▶ [Teks Dokumen]:
Minggu, 21 Juli 2013

Kembali ke Para Perempuan

Kembali ke Para Perempuan
R Valentina Sagala  ;   Feminis, Aktivis, Pendiri Institut Perempuan
KOMPAS, 03 Juli 2013


Dalam dunia kepenulisan, tak sulit mencari literatur mengenai almarhum Veven Sp Wardhana. Tulisannya, baik risalah, cerita pendek, maupun skenario, tersebar. Pun sebagai feminis dan aktivis, dalam keseharian saya di gerakkan, penelusuran feminis laki-laki atau tulisan berperspektif feminis yang ditulis laki-laki, salah satunya merujuk pada namanya.
Demikianlah Budaya Massa, Agama, Wanita: Risalah Budaya Veven Sp Wardhana (Kepustakaan Populer Gramedia, 2013), buku terbaru yang diluncurkan tepat di 40 hari berpulangnya almarhum ke rumah Tuhan, sekali lagi meneguhkan hal tersebut.
”Mencari Perempuan”
Buku berisi 18 risalah ini kaya data dan fakta. Kekayaan berikutnya adalah analisis feminis yang digunakan, sebagaimana ditulis: ...feminis laki-laki atau laki-laki feminis. Saya rasa, pemberian sebutan itu pulalah yang melambari spririt penulisan risalah-risalah dalam buku ini juga dalam berderet tulisan saya lainnya (Hlm xvi).
Sebagai pengantar, Veven menulis catatan awal menggelitik berjudul ”Mencari Perempuan”. Ia menggambarkan dua peristiwa tentang lelaki yang cari perempuan, untuk menyasar pada Wanita Tuna Susila. Dengan awalan demikian, dilanjutkan membaca buku ini, menurut saya, dalam mencari-nya, Veven menemukan muara kemiskinan. Kemiskinan sebagai patahnya daya kritis masyarakat, yang mengeksploitasi tubuh perempuan, mengekang, menstigma, dan berujung pada ketidakadilan pada perempuan. Menariknya, dengan tubuh sebagai lokus analisis, Veven tidak sungkan menyentuh hukum.

▶ [Entri dataset]:

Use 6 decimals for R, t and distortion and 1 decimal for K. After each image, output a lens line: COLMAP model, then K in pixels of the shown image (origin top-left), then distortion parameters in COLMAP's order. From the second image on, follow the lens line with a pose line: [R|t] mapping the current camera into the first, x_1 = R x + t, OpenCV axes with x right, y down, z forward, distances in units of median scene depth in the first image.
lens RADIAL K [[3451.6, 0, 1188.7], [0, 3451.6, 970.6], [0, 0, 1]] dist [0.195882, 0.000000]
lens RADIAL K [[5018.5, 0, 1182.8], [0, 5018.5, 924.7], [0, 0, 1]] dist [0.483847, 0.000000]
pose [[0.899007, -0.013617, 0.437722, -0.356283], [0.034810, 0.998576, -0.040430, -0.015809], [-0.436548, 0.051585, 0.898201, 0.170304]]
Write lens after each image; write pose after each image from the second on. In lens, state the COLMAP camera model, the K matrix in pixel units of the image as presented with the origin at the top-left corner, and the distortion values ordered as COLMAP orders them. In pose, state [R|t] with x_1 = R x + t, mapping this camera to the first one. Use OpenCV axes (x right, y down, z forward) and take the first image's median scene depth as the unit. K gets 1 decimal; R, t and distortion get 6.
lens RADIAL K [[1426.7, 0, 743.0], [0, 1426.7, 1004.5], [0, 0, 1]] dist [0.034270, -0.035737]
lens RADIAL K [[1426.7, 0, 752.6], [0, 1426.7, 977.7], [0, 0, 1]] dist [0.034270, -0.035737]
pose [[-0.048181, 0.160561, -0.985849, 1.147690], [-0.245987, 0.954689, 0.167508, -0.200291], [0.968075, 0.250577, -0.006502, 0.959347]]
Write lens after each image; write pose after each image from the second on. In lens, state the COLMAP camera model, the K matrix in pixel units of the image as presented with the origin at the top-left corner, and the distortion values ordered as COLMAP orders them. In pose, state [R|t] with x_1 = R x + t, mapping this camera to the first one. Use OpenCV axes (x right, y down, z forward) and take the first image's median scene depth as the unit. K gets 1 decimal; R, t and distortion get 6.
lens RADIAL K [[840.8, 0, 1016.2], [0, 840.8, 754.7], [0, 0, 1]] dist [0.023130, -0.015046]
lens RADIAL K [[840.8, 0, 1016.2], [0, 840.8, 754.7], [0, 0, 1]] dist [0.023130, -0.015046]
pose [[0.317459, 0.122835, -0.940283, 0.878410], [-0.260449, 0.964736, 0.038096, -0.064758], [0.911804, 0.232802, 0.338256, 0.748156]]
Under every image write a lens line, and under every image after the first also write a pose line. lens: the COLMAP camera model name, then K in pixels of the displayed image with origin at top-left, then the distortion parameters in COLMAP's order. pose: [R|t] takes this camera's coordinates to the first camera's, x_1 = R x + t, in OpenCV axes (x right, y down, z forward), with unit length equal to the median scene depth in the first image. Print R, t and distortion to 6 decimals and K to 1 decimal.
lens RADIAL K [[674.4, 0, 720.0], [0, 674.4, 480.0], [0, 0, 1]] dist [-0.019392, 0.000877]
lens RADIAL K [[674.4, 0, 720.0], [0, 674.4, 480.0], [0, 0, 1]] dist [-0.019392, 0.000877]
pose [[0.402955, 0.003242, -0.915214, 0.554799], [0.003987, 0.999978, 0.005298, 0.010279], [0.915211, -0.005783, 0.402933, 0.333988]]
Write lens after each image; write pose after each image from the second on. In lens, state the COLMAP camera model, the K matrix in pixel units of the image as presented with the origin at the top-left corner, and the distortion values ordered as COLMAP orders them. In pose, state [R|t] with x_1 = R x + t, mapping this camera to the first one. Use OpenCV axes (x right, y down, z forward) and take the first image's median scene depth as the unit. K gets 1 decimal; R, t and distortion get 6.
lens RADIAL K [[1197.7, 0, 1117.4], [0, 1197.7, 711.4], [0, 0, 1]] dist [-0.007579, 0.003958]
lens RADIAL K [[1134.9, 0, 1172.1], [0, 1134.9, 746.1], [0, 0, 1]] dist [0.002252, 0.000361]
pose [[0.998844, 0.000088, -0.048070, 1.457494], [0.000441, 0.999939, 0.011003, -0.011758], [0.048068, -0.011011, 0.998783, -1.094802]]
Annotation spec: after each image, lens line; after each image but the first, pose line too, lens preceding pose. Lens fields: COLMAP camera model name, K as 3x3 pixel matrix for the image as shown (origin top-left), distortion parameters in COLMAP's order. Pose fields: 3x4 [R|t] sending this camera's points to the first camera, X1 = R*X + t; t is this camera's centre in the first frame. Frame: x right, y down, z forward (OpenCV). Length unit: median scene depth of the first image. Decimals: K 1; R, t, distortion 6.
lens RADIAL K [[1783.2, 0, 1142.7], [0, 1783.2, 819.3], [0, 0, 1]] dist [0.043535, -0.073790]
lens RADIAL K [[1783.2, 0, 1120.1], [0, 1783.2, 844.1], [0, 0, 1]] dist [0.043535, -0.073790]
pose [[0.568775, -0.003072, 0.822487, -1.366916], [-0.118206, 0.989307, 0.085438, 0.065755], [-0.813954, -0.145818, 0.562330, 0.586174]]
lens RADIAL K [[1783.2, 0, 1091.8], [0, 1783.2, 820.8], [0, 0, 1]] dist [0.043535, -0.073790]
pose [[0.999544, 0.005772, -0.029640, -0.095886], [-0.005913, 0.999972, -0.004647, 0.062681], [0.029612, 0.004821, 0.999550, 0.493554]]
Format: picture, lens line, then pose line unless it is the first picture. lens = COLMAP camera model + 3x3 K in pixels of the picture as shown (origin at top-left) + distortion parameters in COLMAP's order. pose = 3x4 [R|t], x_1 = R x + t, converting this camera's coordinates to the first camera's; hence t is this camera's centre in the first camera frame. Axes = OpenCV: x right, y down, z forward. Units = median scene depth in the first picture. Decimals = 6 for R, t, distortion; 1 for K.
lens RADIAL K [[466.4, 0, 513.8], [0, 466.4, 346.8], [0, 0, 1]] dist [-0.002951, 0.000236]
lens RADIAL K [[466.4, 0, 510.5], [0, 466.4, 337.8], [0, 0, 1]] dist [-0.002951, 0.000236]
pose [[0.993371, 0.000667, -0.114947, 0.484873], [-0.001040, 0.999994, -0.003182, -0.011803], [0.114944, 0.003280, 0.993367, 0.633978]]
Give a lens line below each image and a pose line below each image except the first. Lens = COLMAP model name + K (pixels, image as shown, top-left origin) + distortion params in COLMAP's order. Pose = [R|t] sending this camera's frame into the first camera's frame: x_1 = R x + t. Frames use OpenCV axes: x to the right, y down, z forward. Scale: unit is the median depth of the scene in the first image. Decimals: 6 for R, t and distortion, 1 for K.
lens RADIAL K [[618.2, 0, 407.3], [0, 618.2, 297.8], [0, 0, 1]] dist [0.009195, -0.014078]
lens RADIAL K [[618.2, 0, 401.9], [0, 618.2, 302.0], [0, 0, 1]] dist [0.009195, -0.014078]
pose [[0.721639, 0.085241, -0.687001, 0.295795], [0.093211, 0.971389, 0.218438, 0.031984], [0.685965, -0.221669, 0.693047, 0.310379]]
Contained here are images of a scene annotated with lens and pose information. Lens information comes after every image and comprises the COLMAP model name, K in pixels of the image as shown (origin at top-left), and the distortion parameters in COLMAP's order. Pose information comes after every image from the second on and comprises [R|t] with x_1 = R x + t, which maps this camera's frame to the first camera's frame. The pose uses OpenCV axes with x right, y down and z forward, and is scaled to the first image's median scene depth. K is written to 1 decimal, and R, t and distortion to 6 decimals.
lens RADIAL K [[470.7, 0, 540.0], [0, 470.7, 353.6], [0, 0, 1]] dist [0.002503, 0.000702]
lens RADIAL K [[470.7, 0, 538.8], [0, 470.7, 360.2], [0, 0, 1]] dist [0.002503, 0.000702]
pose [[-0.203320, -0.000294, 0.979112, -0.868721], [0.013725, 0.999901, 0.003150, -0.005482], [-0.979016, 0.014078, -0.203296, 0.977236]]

▶ [Soal Latihan]:
**a)** Salin ulang bagian teks tentang buku Veven Sp Wardhana, mulai dari "Dalam dunia kepenulisan, tak" sampai "meneguhkan hal tersebut.".
**b)** Terjemahkan kalimat "Buku berisi 18 risalah ini kaya data dan fakta." dari teks tentang buku Veven Sp Wardhana ke dalam bahasa Inggris.
**c)** Menurut teks tentang buku Veven Sp Wardhana, apa judul catatan awal yang ditulis Veven sebagai pengantar buku tersebut?

▶ [Kunci Jawaban]:
**a)**
Dalam dunia kepenulisan, tak sulit mencari literatur mengenai almarhum Veven Sp Wardhana. Tulisannya, baik risalah, cerita pendek, maupun skenario, tersebar. Pun sebagai feminis dan aktivis, dalam keseharian saya di gerakkan, penelusuran feminis laki-laki atau tulisan berperspektif feminis yang ditulis laki-laki, salah satunya merujuk pada namanya.
Demikianlah Budaya Massa, Agama, Wanita: Risalah Budaya Veven Sp Wardhana (Kepustakaan Populer Gramedia, 2013), buku terbaru yang diluncurkan tepat di 40 hari berpulangnya almarhum ke rumah Tuhan, sekali lagi meneguhkan hal tersebut.

**b)** This book, containing 18 treatises, is rich in data and facts.

**c)** ”Mencari Perempuan”